____ MATERIALS PROVIDED
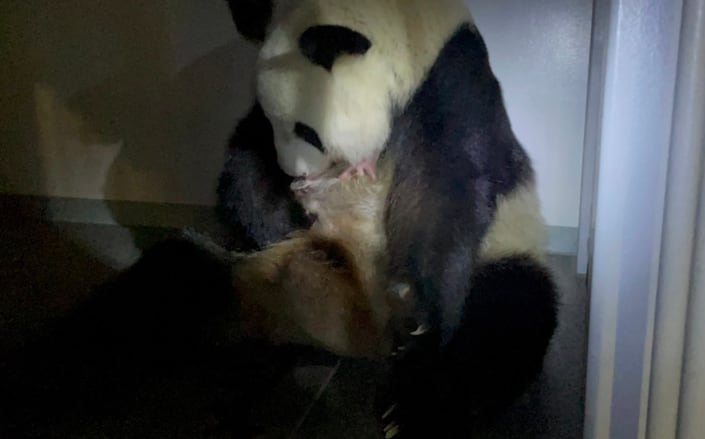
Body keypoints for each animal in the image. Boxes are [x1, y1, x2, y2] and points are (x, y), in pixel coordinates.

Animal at [218, 0, 559, 437]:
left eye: (307, 130)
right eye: (274, 121)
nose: (294, 173)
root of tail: (366, 337)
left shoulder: (451, 79)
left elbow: (446, 182)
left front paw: (415, 307)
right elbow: (244, 158)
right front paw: (280, 219)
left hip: (503, 253)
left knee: (504, 320)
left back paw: (413, 409)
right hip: (259, 283)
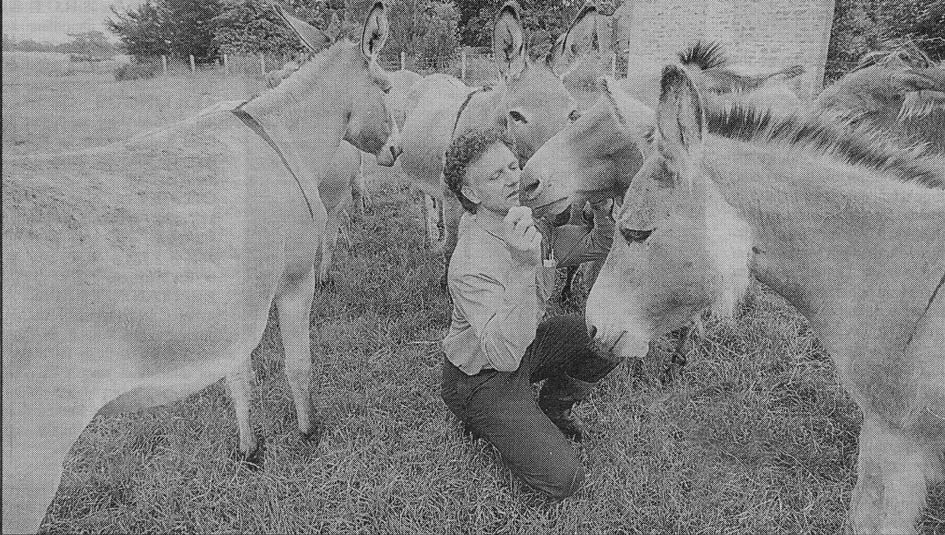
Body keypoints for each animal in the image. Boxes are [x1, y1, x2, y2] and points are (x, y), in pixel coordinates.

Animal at [2, 3, 398, 532]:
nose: (396, 150)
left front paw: (250, 450)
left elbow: (239, 379)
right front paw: (309, 432)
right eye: (387, 87)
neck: (282, 138)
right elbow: (298, 365)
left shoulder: (233, 312)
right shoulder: (294, 285)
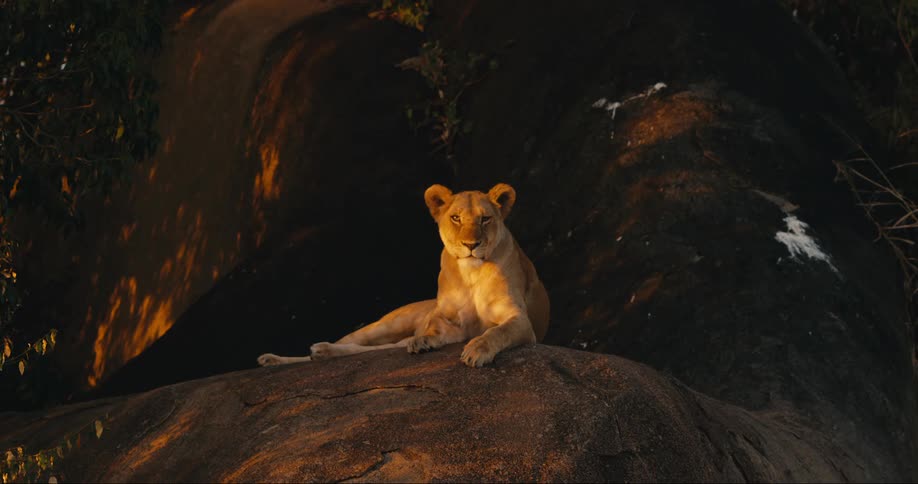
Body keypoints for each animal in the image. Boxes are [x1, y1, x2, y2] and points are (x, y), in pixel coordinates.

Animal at [257, 183, 549, 367]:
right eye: (455, 218)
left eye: (485, 219)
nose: (471, 245)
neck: (471, 275)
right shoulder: (448, 320)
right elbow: (434, 326)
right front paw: (425, 340)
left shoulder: (519, 320)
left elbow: (496, 332)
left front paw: (477, 350)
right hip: (385, 325)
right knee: (354, 343)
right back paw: (280, 358)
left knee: (366, 351)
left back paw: (320, 353)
________
### WHAT YOU HAVE TO DO
This exercise asks for an exact copy of the lines from the first one in the data through the line that contains "left elbow: (239, 379)", pictures excluded.

### WRITTEN ANSWER
Body keypoints for each animal in the image. Boxes are [x1, y1, x2, y2] and points are (x, y), in pixel coordinates.

Animal at [218, 0, 559, 437]:
left eye: (307, 130)
right eye: (274, 121)
nose: (294, 173)
root of tail: (366, 337)
left shoulder: (451, 79)
left elbow: (446, 182)
left front paw: (415, 307)
right elbow: (244, 158)
right front paw: (280, 219)
left hip: (503, 253)
left knee: (504, 320)
left back paw: (413, 409)
right hip: (259, 283)
Body keypoints for each animal in the image. Boxes are [x1, y1, x2, y2] and points are (x, y), in pixel coordinates.

Animal at [2, 3, 398, 532]:
nose: (396, 150)
left front paw: (250, 450)
left elbow: (239, 379)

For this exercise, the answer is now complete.